# [Working data]

□ □ □ □

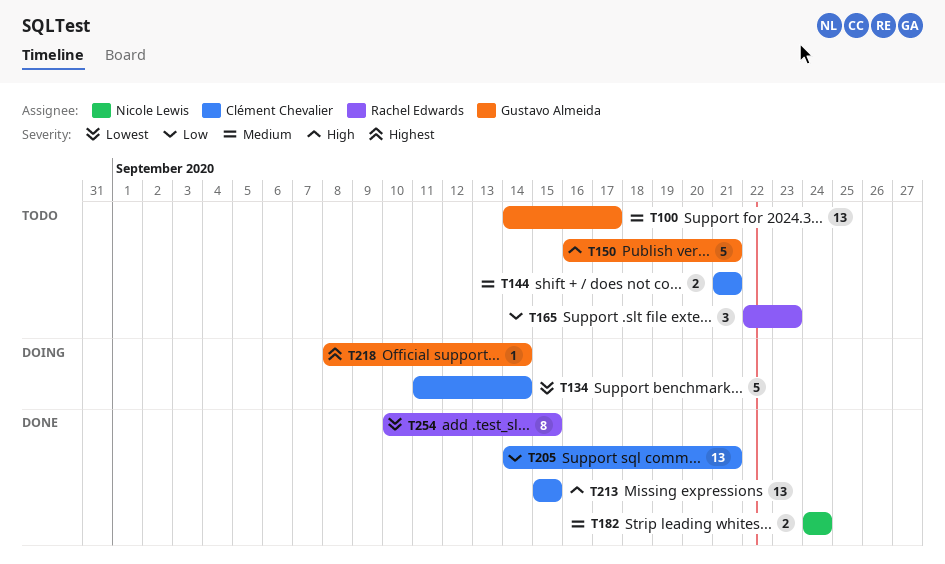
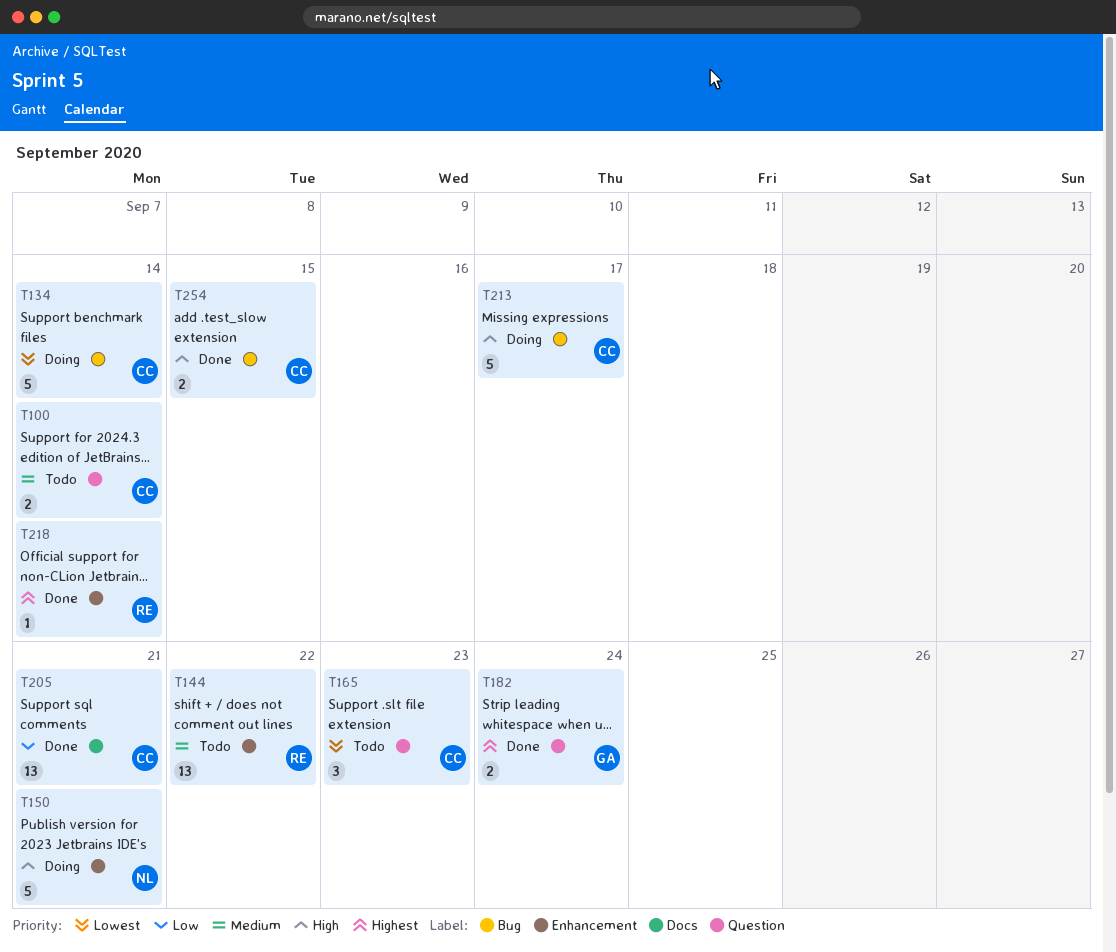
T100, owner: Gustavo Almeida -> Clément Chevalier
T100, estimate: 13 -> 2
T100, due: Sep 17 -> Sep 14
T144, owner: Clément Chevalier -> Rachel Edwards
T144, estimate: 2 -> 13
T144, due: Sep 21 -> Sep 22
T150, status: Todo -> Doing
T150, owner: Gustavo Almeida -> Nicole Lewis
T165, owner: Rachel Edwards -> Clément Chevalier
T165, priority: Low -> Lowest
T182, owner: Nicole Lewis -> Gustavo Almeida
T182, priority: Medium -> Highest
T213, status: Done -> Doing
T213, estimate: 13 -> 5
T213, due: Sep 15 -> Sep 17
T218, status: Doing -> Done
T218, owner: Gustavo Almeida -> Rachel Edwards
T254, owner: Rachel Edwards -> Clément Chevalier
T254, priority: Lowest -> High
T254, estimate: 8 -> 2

□ □ □ □

# [Assigned task]
Your answer should consist of the lines of the listing that contain "Edwards", copied as they stand.

# [Reply]
T144, owner: Clément Chevalier -> Rachel Edwards
T165, owner: Rachel Edwards -> Clément Chevalier
T218, owner: Gustavo Almeida -> Rachel Edwards
T254, owner: Rachel Edwards -> Clément Chevalier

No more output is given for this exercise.